TASK INSTRUCTIONS » Copy the full listing exactly.

DATA BLOCK »

* * *

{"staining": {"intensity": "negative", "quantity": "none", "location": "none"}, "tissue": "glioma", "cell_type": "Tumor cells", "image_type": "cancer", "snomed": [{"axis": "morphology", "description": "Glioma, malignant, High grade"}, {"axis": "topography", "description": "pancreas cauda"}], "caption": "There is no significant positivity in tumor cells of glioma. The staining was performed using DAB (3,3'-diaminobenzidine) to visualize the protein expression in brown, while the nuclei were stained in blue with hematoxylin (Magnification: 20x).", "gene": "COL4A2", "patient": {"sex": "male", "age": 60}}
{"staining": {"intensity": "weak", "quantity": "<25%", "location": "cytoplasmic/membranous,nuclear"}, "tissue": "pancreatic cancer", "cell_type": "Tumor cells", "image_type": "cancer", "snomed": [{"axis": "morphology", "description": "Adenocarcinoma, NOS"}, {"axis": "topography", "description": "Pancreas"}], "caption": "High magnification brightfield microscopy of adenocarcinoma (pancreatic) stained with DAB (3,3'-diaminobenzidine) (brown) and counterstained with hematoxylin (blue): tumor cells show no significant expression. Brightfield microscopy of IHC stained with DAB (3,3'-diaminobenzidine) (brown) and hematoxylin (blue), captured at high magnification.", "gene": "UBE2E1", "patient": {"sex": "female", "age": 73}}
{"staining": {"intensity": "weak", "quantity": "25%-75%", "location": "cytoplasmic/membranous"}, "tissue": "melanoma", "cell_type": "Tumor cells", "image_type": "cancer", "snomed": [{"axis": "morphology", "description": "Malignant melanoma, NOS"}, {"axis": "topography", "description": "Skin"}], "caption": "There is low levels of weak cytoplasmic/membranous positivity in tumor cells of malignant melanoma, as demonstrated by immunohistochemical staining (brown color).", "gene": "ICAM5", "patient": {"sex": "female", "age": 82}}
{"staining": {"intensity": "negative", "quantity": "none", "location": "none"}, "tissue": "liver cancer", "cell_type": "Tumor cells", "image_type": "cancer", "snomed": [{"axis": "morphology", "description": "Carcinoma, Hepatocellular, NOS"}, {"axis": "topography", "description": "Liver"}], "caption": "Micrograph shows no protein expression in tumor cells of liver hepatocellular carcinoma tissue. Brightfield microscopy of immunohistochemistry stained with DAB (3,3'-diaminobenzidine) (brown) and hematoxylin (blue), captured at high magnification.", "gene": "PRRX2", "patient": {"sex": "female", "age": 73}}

* * *

RESPONSE TO THE EXERCISE »
{"staining": {"intensity": "negative", "quantity": "none", "location": "none"}, "tissue": "glioma", "cell_type": "Tumor cells", "image_type": "cancer", "snomed": [{"axis": "morphology", "description": "Glioma, malignant, High grade"}, {"axis": "topography", "description": "pancreas cauda"}], "caption": "There is no significant positivity in tumor cells of glioma. The staining was performed using DAB (3,3'-diaminobenzidine) to visualize the protein expression in brown, while the nuclei were stained in blue with hematoxylin (Magnification: 20x).", "gene": "COL4A2", "patient": {"sex": "male", "age": 60}}
{"staining": {"intensity": "weak", "quantity": "<25%", "location": "cytoplasmic/membranous,nuclear"}, "tissue": "pancreatic cancer", "cell_type": "Tumor cells", "image_type": "cancer", "snomed": [{"axis": "morphology", "description": "Adenocarcinoma, NOS"}, {"axis": "topography", "description": "Pancreas"}], "caption": "High magnification brightfield microscopy of adenocarcinoma (pancreatic) stained with DAB (3,3'-diaminobenzidine) (brown) and counterstained with hematoxylin (blue): tumor cells show no significant expression. Brightfield microscopy of IHC stained with DAB (3,3'-diaminobenzidine) (brown) and hematoxylin (blue), captured at high magnification.", "gene": "UBE2E1", "patient": {"sex": "female", "age": 73}}
{"staining": {"intensity": "weak", "quantity": "25%-75%", "location": "cytoplasmic/membranous"}, "tissue": "melanoma", "cell_type": "Tumor cells", "image_type": "cancer", "snomed": [{"axis": "morphology", "description": "Malignant melanoma, NOS"}, {"axis": "topography", "description": "Skin"}], "caption": "There is low levels of weak cytoplasmic/membranous positivity in tumor cells of malignant melanoma, as demonstrated by immunohistochemical staining (brown color).", "gene": "ICAM5", "patient": {"sex": "female", "age": 82}}
{"staining": {"intensity": "negative", "quantity": "none", "location": "none"}, "tissue": "liver cancer", "cell_type": "Tumor cells", "image_type": "cancer", "snomed": [{"axis": "morphology", "description": "Carcinoma, Hepatocellular, NOS"}, {"axis": "topography", "description": "Liver"}], "caption": "Micrograph shows no protein expression in tumor cells of liver hepatocellular carcinoma tissue. Brightfield microscopy of immunohistochemistry stained with DAB (3,3'-diaminobenzidine) (brown) and hematoxylin (blue), captured at high magnification.", "gene": "PRRX2", "patient": {"sex": "female", "age": 73}}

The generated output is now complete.